### Raw data
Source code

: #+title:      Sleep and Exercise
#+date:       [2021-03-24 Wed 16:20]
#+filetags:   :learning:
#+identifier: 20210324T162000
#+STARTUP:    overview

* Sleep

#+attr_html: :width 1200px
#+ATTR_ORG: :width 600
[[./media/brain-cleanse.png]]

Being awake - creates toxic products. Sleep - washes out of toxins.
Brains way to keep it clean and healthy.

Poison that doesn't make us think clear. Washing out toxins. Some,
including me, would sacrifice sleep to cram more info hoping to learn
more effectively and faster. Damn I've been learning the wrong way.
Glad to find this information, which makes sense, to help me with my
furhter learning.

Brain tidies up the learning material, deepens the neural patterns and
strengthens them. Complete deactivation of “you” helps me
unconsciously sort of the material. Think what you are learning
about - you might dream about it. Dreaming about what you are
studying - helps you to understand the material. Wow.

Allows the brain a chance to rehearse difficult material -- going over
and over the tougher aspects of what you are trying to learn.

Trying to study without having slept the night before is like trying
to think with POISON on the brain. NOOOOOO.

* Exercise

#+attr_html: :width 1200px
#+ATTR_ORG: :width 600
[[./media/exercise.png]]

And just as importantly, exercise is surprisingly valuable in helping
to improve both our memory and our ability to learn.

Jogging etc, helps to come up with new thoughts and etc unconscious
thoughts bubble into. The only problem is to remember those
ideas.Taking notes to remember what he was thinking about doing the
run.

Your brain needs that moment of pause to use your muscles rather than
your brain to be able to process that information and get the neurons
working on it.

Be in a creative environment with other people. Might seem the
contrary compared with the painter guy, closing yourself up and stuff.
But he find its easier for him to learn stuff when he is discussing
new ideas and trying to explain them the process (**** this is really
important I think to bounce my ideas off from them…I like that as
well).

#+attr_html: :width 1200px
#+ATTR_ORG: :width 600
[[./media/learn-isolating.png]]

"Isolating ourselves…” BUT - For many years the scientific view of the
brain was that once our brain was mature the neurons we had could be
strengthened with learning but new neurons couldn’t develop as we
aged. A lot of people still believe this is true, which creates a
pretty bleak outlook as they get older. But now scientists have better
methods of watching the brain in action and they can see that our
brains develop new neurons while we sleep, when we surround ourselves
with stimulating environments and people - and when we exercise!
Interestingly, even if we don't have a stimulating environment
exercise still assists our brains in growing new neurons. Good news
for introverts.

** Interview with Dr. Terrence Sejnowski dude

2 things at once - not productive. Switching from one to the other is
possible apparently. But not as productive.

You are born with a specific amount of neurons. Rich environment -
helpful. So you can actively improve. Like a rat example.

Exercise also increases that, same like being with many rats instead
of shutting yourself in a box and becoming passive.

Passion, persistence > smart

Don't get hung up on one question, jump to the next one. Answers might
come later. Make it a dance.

### Task item
Using the listing above, return word for word each line from the one that has "important I think" through the one that has "brains develop new", and no line outside that range.

### Task response
important I think to bounce my ideas off from them…I like that as
well).

#+attr_html: :width 1200px
#+ATTR_ORG: :width 600
[[./media/learn-isolating.png]]

"Isolating ourselves…” BUT - For many years the scientific view of the
brain was that once our brain was mature the neurons we had could be
strengthened with learning but new neurons couldn’t develop as we
aged. A lot of people still believe this is true, which creates a
pretty bleak outlook as they get older. But now scientists have better
methods of watching the brain in action and they can see that our
brains develop new neurons while we sleep, when we surround ourselves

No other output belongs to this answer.